__WHAT NEEDS TO BE DONE__: Repeat word for word everything from "We should get" down to "in this development." in the piece below on gaining weight in middle age.

-- START OF TEXT --

We should get skinner as we age. After surviving childhood, and raising our own children and husbands, it would only be fair. I used to think the age disclaimer was a crock. When I began working for a weight-loss company, middle-aged women would tell me, "I'm eating right, I'm exercising, but it's not coming off like it used to. It's harder now that I'm older."
Whatever, I'd think to myself, as I scanned their purses for contraband Snickers bars.
If I believed in karma, I’d say it bit me in the cellulite a few years later. I read an article explaining that women get an “extra layer of fat” around the middle as they get older. I’m guessing that’s why they call it “middle” age. Extra blubber at the waist, as if we’ve morphed into seals that must survive sub-zero temperatures. I see no logic in this development.

-- END OF TEXT --
-- START OF DATA BLOCK --

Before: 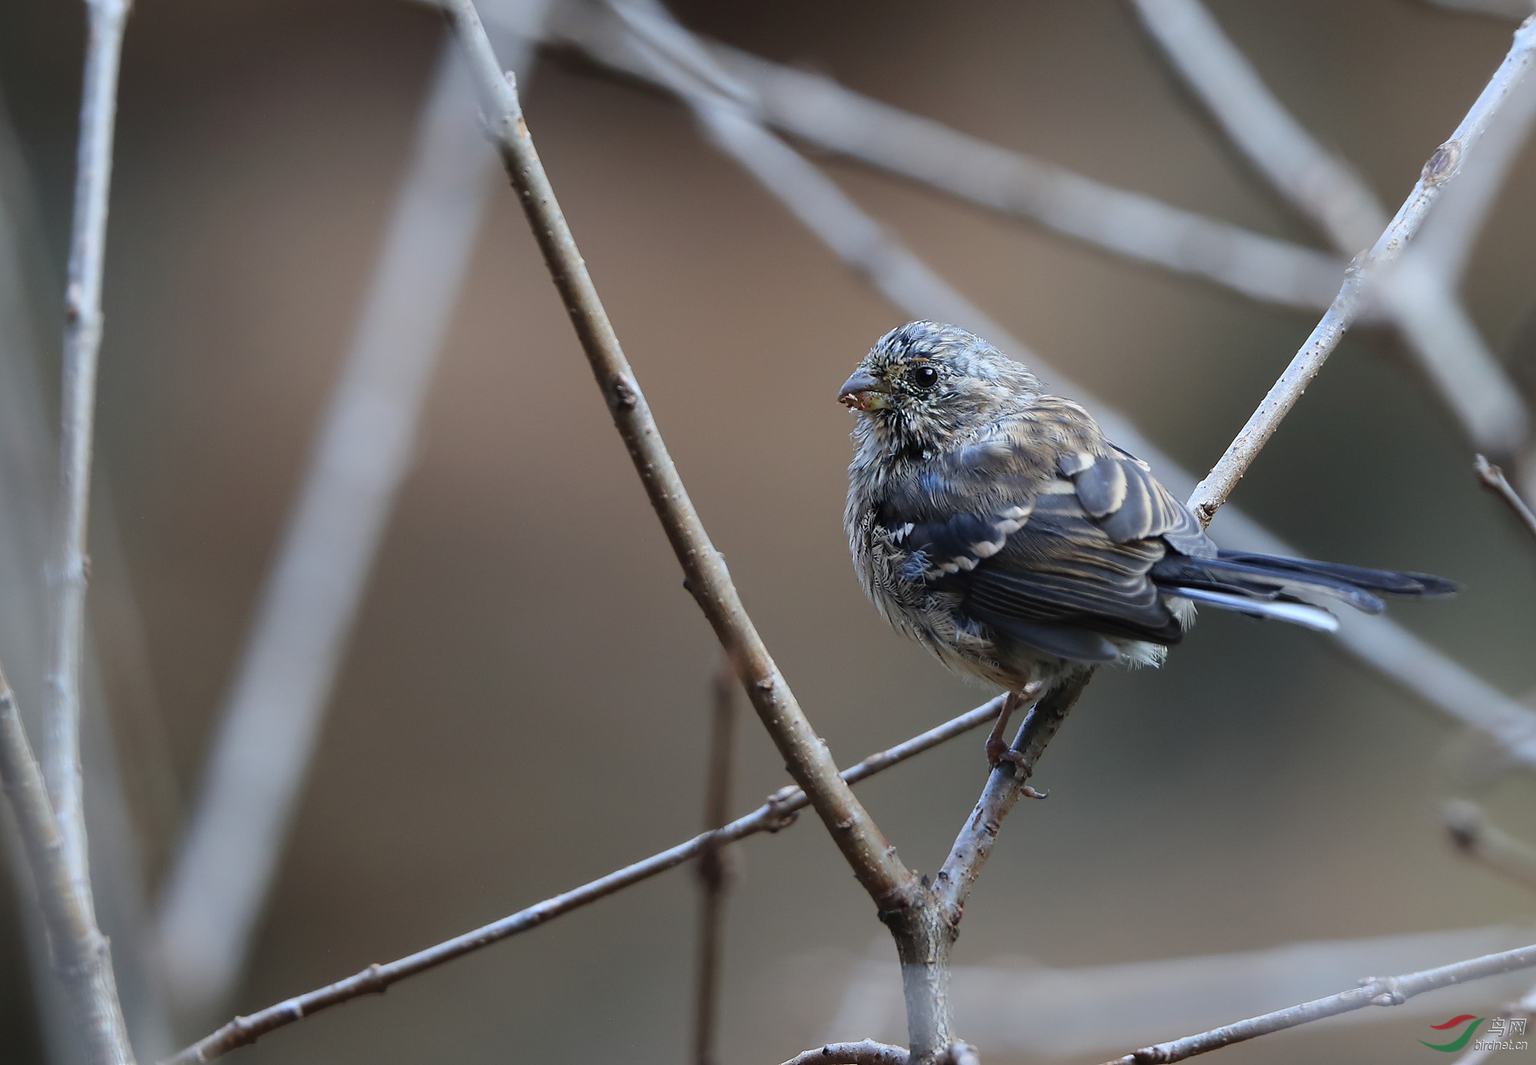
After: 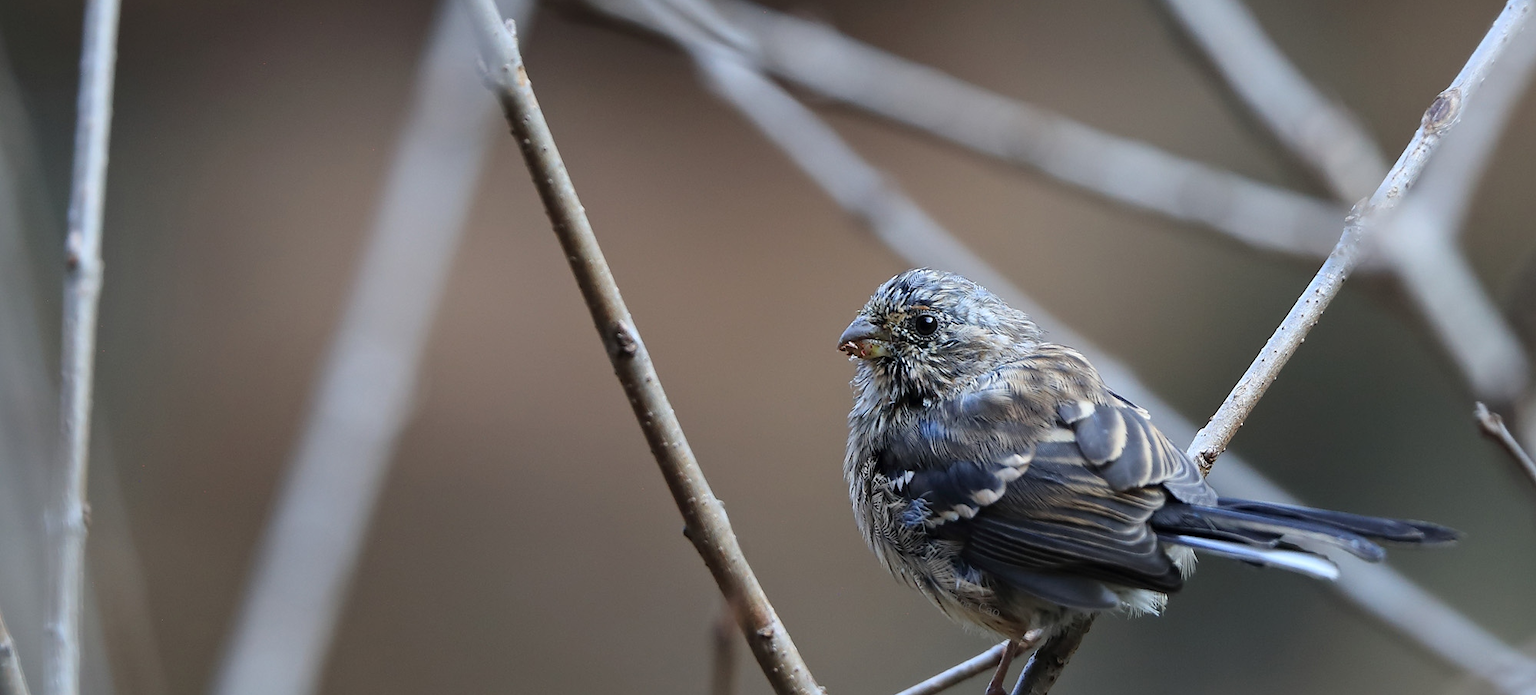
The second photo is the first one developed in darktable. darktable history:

-- END OF DATA BLOCK --

__ANSWER FOR THE TASK__:
We should get skinner as we age. After surviving childhood, and raising our own children and husbands, it would only be fair. I used to think the age disclaimer was a crock. When I began working for a weight-loss company, middle-aged women would tell me, "I'm eating right, I'm exercising, but it's not coming off like it used to. It's harder now that I'm older."
Whatever, I'd think to myself, as I scanned their purses for contraband Snickers bars.
If I believed in karma, I’d say it bit me in the cellulite a few years later. I read an article explaining that women get an “extra layer of fat” around the middle as they get older. I’m guessing that’s why they call it “middle” age. Extra blubber at the waist, as if we’ve morphed into seals that must survive sub-zero temperatures. I see no logic in this development.